▶ [Provided passage]:
◇ ◇ ◇ ◇

Let $X=A\cup B$ where $A$ and $B$ are proper subcontinua;
note that both $A$ and $B$ have non-empty interior.   

By induction we construct a sequence
$\{F_n\}_{n=1}^{\infty}$ of mutally disjoint Peano continua such that 
$F_n\cap (X\setminus A)\neq\emptyset\neq F_n\cap A$ for every
$n$.   

Since $X$ is almost Peano, there is a Peano continuum $P_1$
with the property that
$P_{1}\cap(X\setminus A)\neq\emptyset\neq P_{1}\cap\interior(A)$. 
Let 
$F_1=P_1$.  

Suppose now that $n\geq 1$ and we have chosen 
$\{F_k\}_{k=1}^{n}$.  We show how to pick $F_{n+1}$. 
For each $1\leq k\leq n$ let $D_{k}$ be the closure of the
arc-component of $X$ which contains $F_{k}$.   By assumption,
$D_{k}\neq X$ for each $k$.  So there is an
$\epsilon>0$ such that for every $D_k$ there is a $x_k$ such
that $\ball_{\epsilon}(x_k)\cap D_k=\emptyset$.  
Since $X$ is almost Peano, there is a
Peano continuum $P_{n+1}$ such that 
$P_{n+1}\cap\ball_{\epsilon}(x_k)\neq\emptyset$ for every $k$ 
and $P_{n+1}\cap(X\setminus A)\neq\emptyset\neq
P_{n+1}\cap\interior(A)$.   Since
$P_{n+1}\cap\ball_{\epsilon}(x_k)\neq\emptyset$ for every
$k$, it follows that $P_{n+1}$ is not contained in any
$D_{k}$.  So, $P_{n+1}\cap F_{k}=\emptyset$ for every $k$. 
Also, $P_{n+1}\cap(X\setminus A)\neq\emptyset\neq P_{n+1}\cap
A$.  Thus, 
$F_{n+1}=P_{n+1}$ will have the desired properties. 

We now construct the $\infty$-od.  For every $1\leq n
<\infty$, 
$A$ is a proper subcontinuum of $A\cup F_n$.  There is, by
boundary bumping \cite{NAD1}, a continuum $C_n$ such that
$A\subsetneq C_n\subseteq A\cup F_n$ and $H(A,C_n)<1/n$.

◇ ◇ ◇ ◇

▶ [Collected data]:
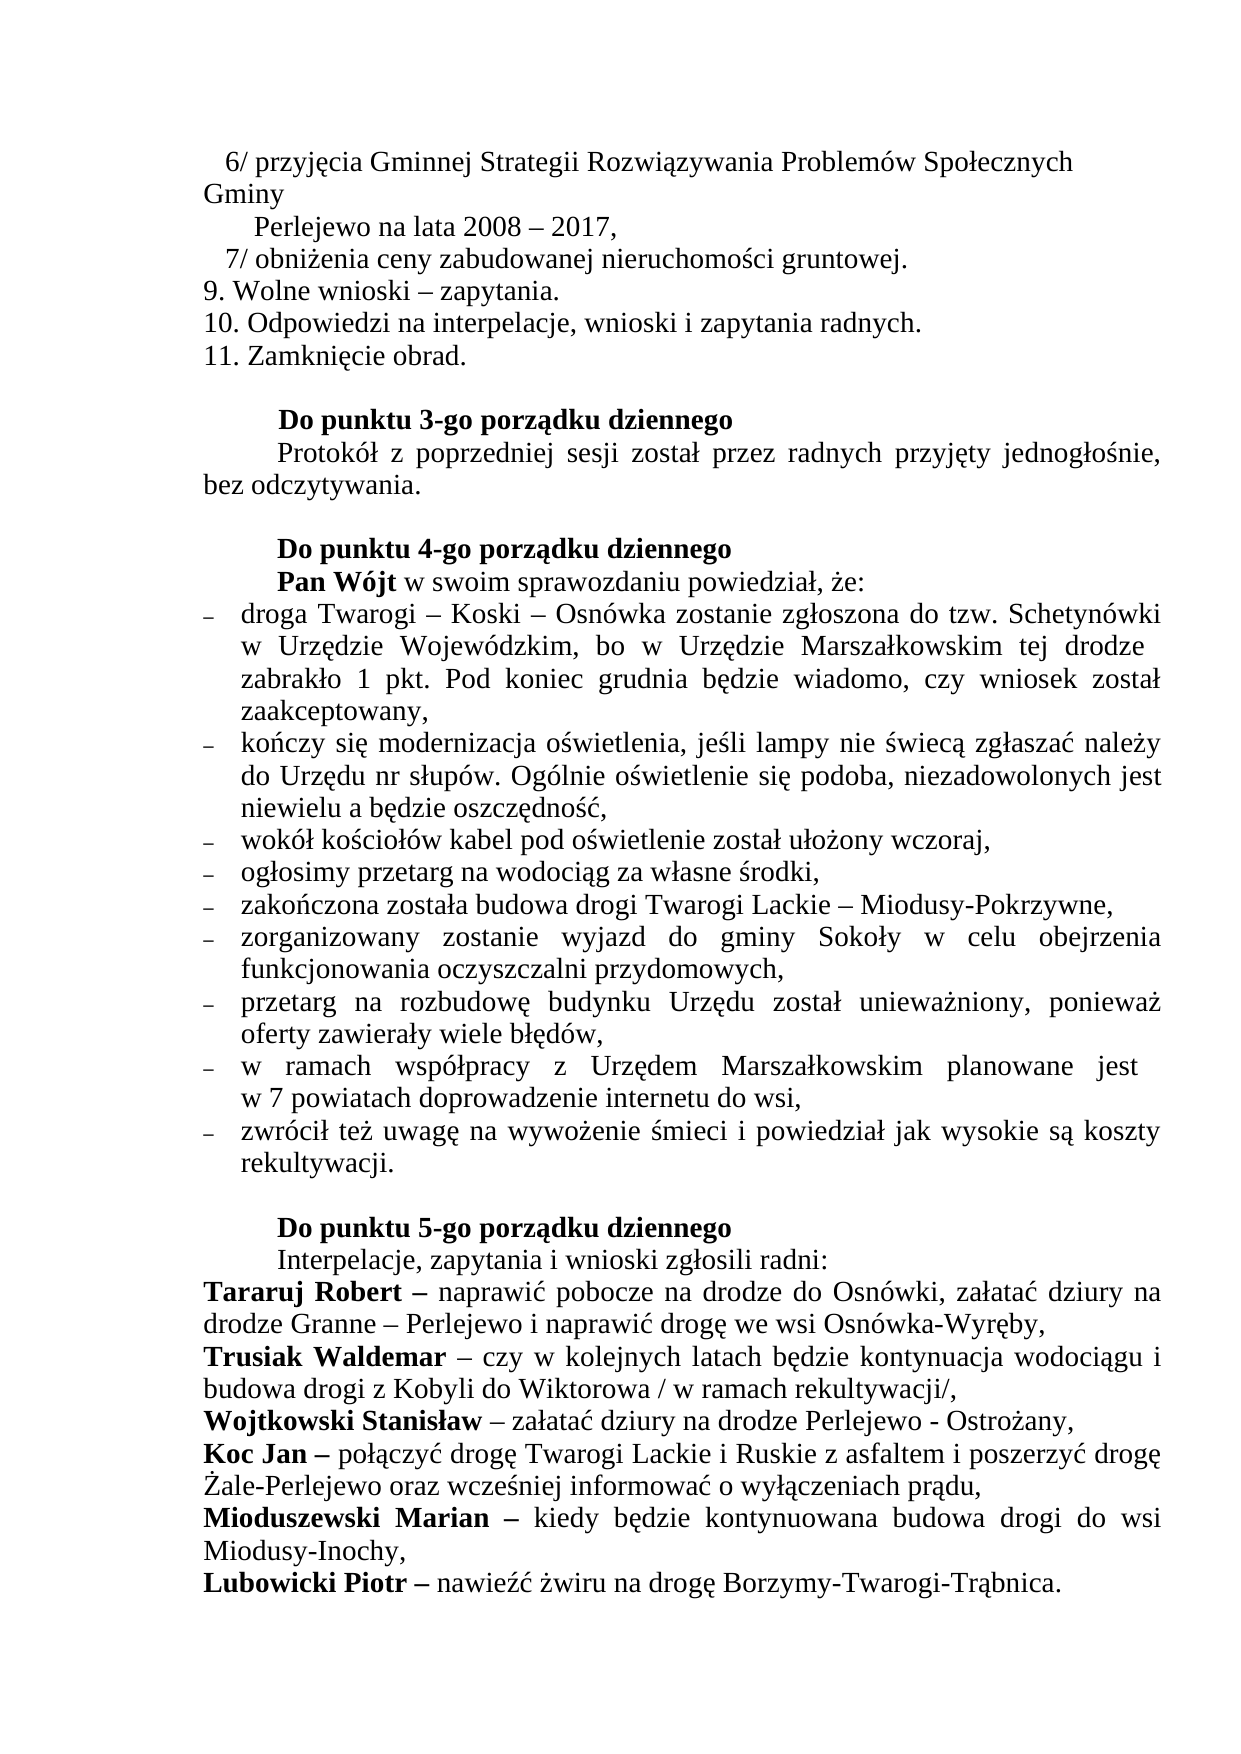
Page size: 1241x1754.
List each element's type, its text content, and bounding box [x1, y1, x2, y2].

◇ ◇ ◇ ◇

▶ [Actions to take]:
**A.** From the proof above the listing, write out the part starting at "For each $1\leq" and ending at "for every $k$.".
**B.** In the proof above the listing, what is $D_k$ defined to be for each $1\leq k\leq n$?
**C.** Proceed with the proof about constructing the $\infty$-od, starting right after its final sentence.

▶ [Results for each task]:
**A.**
For each $1\leq k\leq n$ let $D_{k}$ be the closure of the
arc-component of $X$ which contains $F_{k}$.   By assumption,
$D_{k}\neq X$ for each $k$.  So there is an
$\epsilon>0$ such that for every $D_k$ there is a $x_k$ such
that $\ball_{\epsilon}(x_k)\cap D_k=\emptyset$.  
Since $X$ is almost Peano, there is a
Peano continuum $P_{n+1}$ such that 
$P_{n+1}\cap\ball_{\epsilon}(x_k)\neq\emptyset$ for every $k$ 
and $P_{n+1}\cap(X\setminus A)\neq\emptyset\neq
P_{n+1}\cap\interior(A)$.   Since
$P_{n+1}\cap\ball_{\epsilon}(x_k)\neq\emptyset$ for every
$k$, it follows that $P_{n+1}$ is not contained in any
$D_{k}$.  So, $P_{n+1}\cap F_{k}=\emptyset$ for every $k$.

**B.** $D_k$ is the closure of the arc-component of $X$ that contains $F_k$.

**C.**
Notice that for any $1\leq i<j<\infty$, we have $C_i\cap
C_j\subseteq A$ since $F_i\cap F_j=\emptyset$.  By
Lemma~\ref{lem:0}, 
$C=\bigcup_{n=1}^{\infty}C_n$ is an $\infty$-od.\qed

\section{Proof of Theorem~\ref{thm:2}}

\lem{lem:1}{If a continuum $X$ is an almost continuous image of 
$\real$, then $X$ is almost Peano.  In particular, $X$ is the almost
continuous image of $[0,1]$.}
\proof
Let $f\colon\real\to X$ be an almost continuous map onto $X$.  
Let $\{U_k\}_{k=1}^{n}$ be a collection of nonempty open sets in $X$. 
Since $f$ is an onto function, there is for every $U_k$ an
$x_k\in\real$ such that $f(x_k)\in U_k$.  Let 
\[V=(\real\times X)\setminus\bigcup\{\{x_k\}\times(X\setminus U_k)\colon 1\leq k\leq
n\}.\] Notice that $V$ is open and $f\subseteq V$.  By almost continuity, there is 
a continuous function $g\colon\real\to X$ such that $g\subseteq V$.  Let
$J\subseteq\real$ be a compact interval such that $x_1,\ldots, x_n\in J$.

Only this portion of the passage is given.